The board of trustees and President Meehan adopted the expansion plans based on profoundly inaccurate financial projections published in 2016 that estimated UMass Boston’s fiscal 2017 reserves at $77.7 million and 2018 reserves at $92.9 million. Within a few months of their release, the projections were reduced to $28.1 million for 2017 and $28.5 million for 2018.
The UMass board approved the dangerously low reserves – and even approved a $12.1 million reserve balance for fiscal 2018 – but then directed UMass Boston to replenish its reserves, essentially scapegoating then-Chancellor Keith Motley. The vast majority of the campus’ deficit was attributable to the funds needed to restock reserves.
Even as UMass Boston was forced to make drastic cuts to replenish its reserve accounts, UMass Central Office reserves grew from $68.9 million in fiscal 2011 to $102.1 million in fiscal 2016. Soon after UMass Boston made budget cuts of $25.8 million, the university bought the former Mt. Ida College campus in Newton for $75 million.

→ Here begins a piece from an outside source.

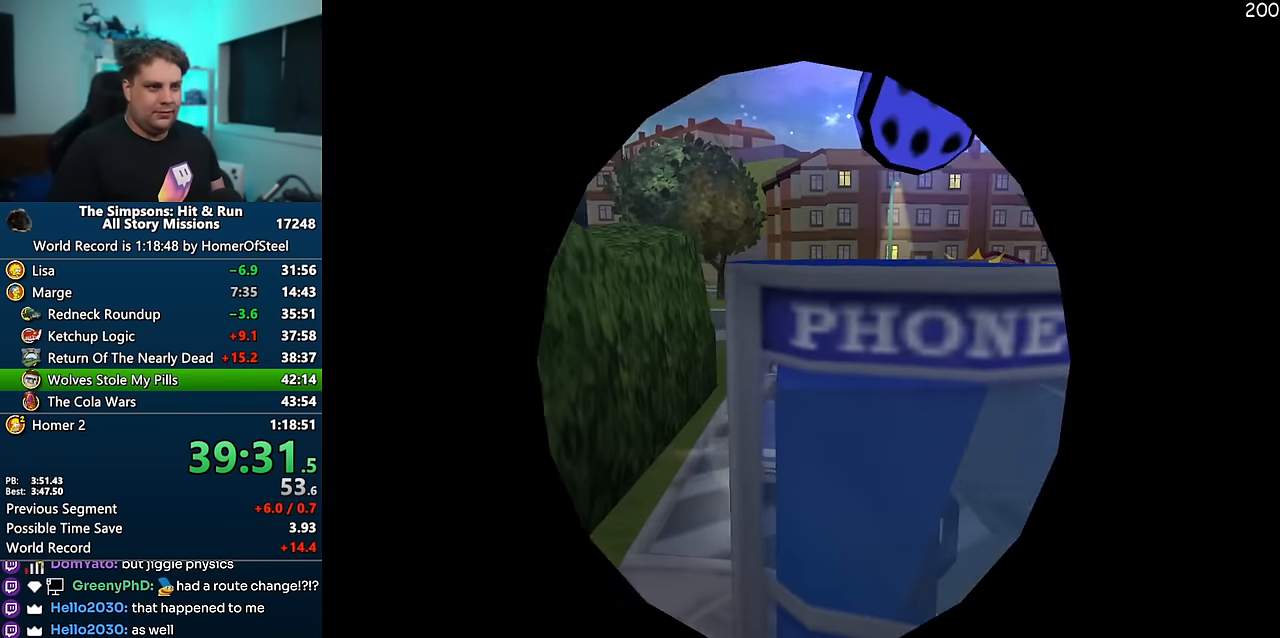
{"buttons": [], "left_stick": "center", "right_stick": "down", "events": [[284, "left_stick", "center"]]}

UMass points to a review by KPMG to rebut the findings of our report. We too respect KPMG, but the reality is that the scope of the review commissioned by UMass leadership was limited to certain procedures at UMass Boston, did not include oversight issues and the role of the university system’s board of trustees and president, and cannot be described as an audit.
We sincerely hope, for the good of the institution, that UMass leadership will change course and join with Pioneer to request an independent and comprehensive audit of the university’s handling of the UMass Boston fiscal crisis.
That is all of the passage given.